NEW YORK (Reuters) -The U.S. dollar was little moved by a disappointing U.S. employment report on Friday, as traders bet that the numbers will not sway the Federal reserve from starting a tapering of its asset purchases as early as November.
The Labor Department said in its employment report on Friday that nonfarm payrolls increased by 194,000 last month. Economists polled by Reuters had forecast an increase of 500,000 jobs.
The fact that the gain was modest could temper expectations for a swift acceleration in economic growth following an apparent sharp slowdown in the third quarter, but is unlikely to stop the Federal Reserve from starting the process of reducing its monthly bond purchases as soon as November, analysts said.

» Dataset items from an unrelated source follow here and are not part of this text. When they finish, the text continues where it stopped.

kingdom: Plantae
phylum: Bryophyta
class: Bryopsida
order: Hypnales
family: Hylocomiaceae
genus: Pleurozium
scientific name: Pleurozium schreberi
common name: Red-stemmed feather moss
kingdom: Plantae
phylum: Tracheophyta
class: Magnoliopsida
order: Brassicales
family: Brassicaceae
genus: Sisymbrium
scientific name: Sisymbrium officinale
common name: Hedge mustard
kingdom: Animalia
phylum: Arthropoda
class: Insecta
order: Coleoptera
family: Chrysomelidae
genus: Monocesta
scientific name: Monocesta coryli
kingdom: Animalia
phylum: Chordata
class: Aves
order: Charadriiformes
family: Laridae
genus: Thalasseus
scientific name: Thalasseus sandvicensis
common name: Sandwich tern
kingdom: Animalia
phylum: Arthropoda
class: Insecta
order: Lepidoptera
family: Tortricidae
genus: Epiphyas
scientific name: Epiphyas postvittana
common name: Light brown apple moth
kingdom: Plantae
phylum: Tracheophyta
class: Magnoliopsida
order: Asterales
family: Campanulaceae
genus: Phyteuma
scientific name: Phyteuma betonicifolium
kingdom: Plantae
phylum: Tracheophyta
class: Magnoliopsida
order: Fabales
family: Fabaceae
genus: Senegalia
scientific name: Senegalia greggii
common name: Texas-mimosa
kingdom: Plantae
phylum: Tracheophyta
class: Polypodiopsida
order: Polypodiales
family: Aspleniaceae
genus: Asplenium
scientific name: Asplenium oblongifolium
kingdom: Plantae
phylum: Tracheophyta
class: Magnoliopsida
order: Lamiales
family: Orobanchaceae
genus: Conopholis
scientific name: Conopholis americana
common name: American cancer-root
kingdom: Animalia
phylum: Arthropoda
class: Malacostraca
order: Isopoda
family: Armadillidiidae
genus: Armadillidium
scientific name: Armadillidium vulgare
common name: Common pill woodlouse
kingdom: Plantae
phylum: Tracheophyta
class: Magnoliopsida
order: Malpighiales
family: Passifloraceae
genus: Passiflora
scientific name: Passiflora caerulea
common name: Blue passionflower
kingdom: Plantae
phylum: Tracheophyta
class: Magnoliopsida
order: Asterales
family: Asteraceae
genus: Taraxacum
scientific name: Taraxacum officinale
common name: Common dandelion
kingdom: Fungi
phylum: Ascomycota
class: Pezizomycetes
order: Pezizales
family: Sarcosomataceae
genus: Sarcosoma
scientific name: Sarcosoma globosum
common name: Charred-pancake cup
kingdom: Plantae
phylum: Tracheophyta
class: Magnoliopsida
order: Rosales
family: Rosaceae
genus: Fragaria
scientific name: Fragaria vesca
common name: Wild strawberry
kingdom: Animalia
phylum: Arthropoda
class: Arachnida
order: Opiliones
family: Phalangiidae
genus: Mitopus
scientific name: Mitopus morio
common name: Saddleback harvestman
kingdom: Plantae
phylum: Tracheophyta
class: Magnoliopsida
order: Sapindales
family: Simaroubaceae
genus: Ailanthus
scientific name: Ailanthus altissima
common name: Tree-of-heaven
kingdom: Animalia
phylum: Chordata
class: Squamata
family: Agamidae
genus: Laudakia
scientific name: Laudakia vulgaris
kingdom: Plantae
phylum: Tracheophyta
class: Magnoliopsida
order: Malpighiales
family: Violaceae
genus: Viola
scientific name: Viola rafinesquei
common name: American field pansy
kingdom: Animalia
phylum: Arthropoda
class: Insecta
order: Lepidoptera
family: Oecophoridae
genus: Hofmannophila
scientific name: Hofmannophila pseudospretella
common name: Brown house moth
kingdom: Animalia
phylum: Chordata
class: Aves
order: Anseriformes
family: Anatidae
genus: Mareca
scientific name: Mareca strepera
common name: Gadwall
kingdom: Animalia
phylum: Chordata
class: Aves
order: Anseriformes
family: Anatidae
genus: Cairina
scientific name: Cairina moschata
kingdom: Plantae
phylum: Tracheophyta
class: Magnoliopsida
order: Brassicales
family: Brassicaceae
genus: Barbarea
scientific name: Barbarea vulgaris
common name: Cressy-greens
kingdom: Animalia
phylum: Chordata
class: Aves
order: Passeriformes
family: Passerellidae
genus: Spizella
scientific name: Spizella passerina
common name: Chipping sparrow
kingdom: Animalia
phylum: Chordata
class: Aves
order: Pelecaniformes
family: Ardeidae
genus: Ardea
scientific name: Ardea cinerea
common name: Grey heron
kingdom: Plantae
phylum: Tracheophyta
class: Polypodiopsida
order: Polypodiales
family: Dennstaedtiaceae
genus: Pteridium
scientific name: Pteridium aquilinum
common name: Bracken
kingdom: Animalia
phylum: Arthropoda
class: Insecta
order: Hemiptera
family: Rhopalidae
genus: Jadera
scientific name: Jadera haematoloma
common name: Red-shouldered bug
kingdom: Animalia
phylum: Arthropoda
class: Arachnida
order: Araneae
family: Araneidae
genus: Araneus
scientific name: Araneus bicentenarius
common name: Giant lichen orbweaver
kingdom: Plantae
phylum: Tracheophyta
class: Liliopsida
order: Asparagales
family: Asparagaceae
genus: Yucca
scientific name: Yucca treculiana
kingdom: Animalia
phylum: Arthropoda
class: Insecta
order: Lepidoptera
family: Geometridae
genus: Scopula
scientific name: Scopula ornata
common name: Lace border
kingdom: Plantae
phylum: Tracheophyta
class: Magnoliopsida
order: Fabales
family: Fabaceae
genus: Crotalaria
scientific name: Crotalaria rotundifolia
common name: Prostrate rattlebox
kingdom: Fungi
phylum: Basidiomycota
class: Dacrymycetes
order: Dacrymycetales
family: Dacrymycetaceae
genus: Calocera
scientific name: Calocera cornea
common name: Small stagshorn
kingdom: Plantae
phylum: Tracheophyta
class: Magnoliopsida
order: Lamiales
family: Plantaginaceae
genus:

September’s employment report is the last one available before the Federal Reserve’s Nov. 2-3 policy meeting.
“(It’s a) miss on the headline number for sure, but the underlying details are not as really nefarious as the top-line miss would suggest and so, ultimately, it’s still consistent with the Fed delivering taper next month,” said Mazen Issa, senior FX strategist, at TD Securities in New York.
The dollar index, which tracks the greenback against six major currencies, was down 0.1% at 94.067, not far from the one-year high of 94.504 touched last week.
“I think that the Federal Reserve made it very clear that they don’t need a blockbuster jobs report to taper in November, so while you’re seeing a little bit of a pullback in the dollar, I think the Fed remains on track,” said Kathy Lien, managing director at BK Asset Management in New York.
TD’s Issa said the disappointing jobs number could lead to a dip in the dollar but any such weakness was likely to be fleeting.
“I think the market is going to need a lot more convincing that just one jobs report that’s on the softer side is going to price the Fed out beyond late 2022 and into 2023,” Issa said.
In the week following jobs data the dollar tends to reverse most of the gain or loss that has occurred from the day of the NFP release, FX strategists said in a BofA Global Research report on Thursday.
The weaker dollar helped sterling steady on Friday, putting it on track to close out the week up 0.6%, its best weekly performance in 5 weeks, as interest rate hike expectations offset worries about a fuel crisis and labour shortages.
In the digital currency space, bitcoin, the world’s biggest cryptocurrency by market value, was 1.5% higher at $54,569.9, just shy of the 5-month high of $56,168 touched earlier in the session. Bitcoin is up about 13% for the week, its second straight weekly gain.